At the time the music band Alan Parsons Project (APP) did an album dedicated to Poe called Tales of Mystery and Imagination. It was short musical storytelling and entertainment and clearly a lot of talented production in the album. But it was uncool in high school to say “Yeah I bought APP instead of the Zeppelin album” but I was/am an odd duck anyway. The Raven song alone is worth a listen to on YouTube if you’ve never heard. Side 2 of the cassette (eh ehm remember those) was entirely The Fall of the House of Usher. I’m sure portions of the album have been used as soundtrack material for Poe stage dramas.
I still have nightmares about the Tell-Tale Heart and Fall of the House of Usher.
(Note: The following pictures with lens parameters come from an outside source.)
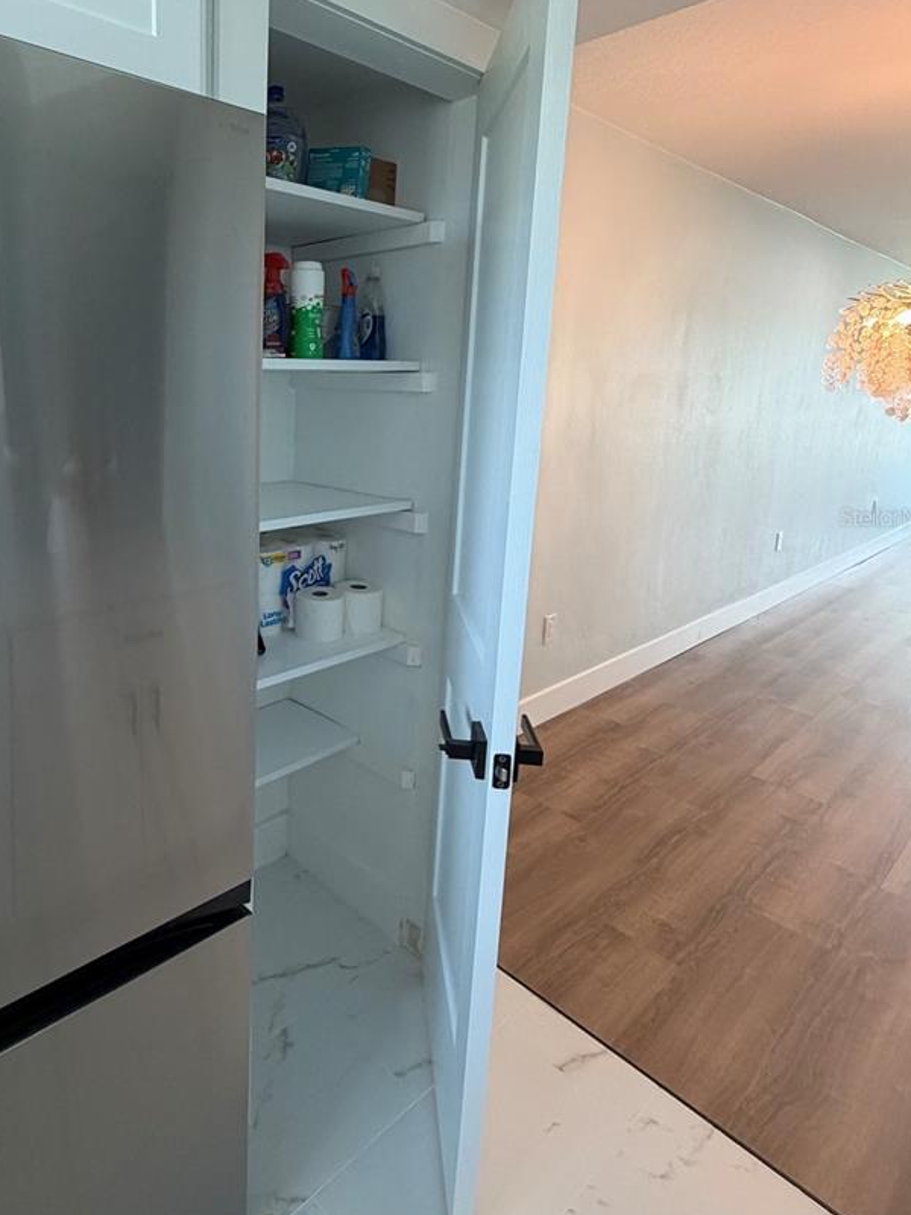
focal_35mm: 21
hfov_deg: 61.0
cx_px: 264
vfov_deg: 78.5
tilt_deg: -10.9
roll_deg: -1.2
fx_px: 737
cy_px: 516
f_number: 2.2
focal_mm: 2.22
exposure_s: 1/121
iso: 320
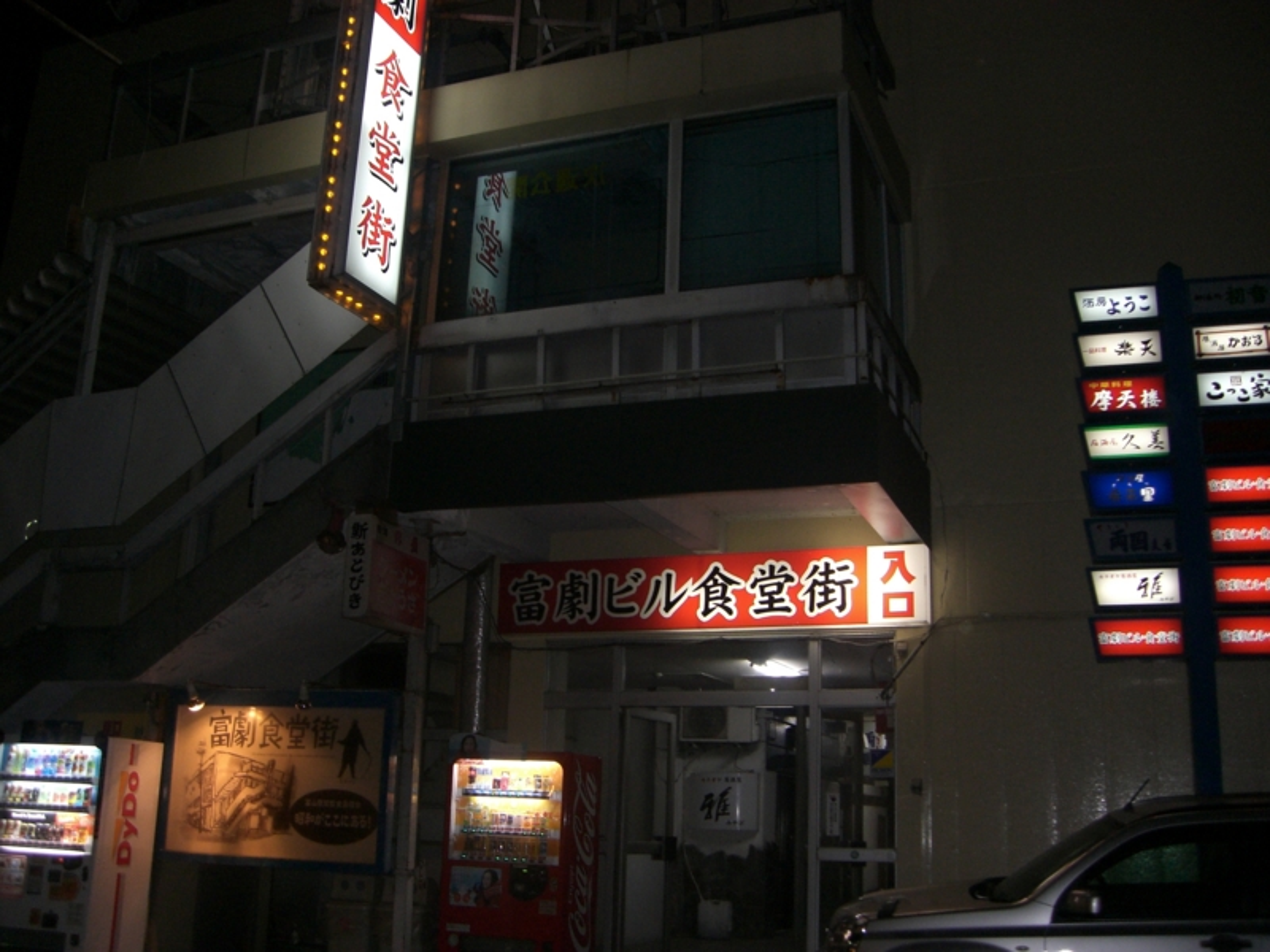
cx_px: 635
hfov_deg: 49.0
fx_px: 1394
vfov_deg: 37.7
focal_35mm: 38
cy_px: 476
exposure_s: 1/60
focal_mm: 6.2
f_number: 2.7
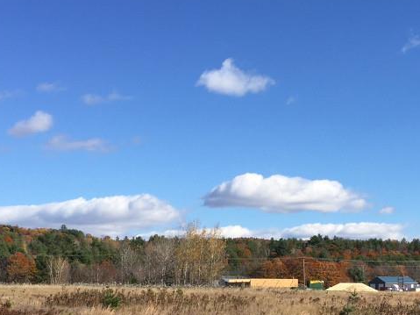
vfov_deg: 23.0
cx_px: 270
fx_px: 752
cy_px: 283
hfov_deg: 31.0
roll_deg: -0.9
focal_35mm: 62
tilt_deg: -0.1
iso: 32
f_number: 2.2
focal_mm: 4.15
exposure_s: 1/1799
The reason I like Gold-Bug so much is that it was a mystery and not a real horror story. It was about secret messages and encryption. It’s really good stuff. One of the things I didn’t include, because it didn’t fit the story I was trying to tell, Poe was into encryption in a big way.
Not only do I remember cassettes. We had an 8-track in at least two of the vehicles we had when I was a kid.
Hey check this story out
http://myfox8.com/2014/09/23/nc-man-confesses-to-murder-17-years-later-after-receiving-texts-from-walmart/
Is this the modern Tell-Tale Heart or what?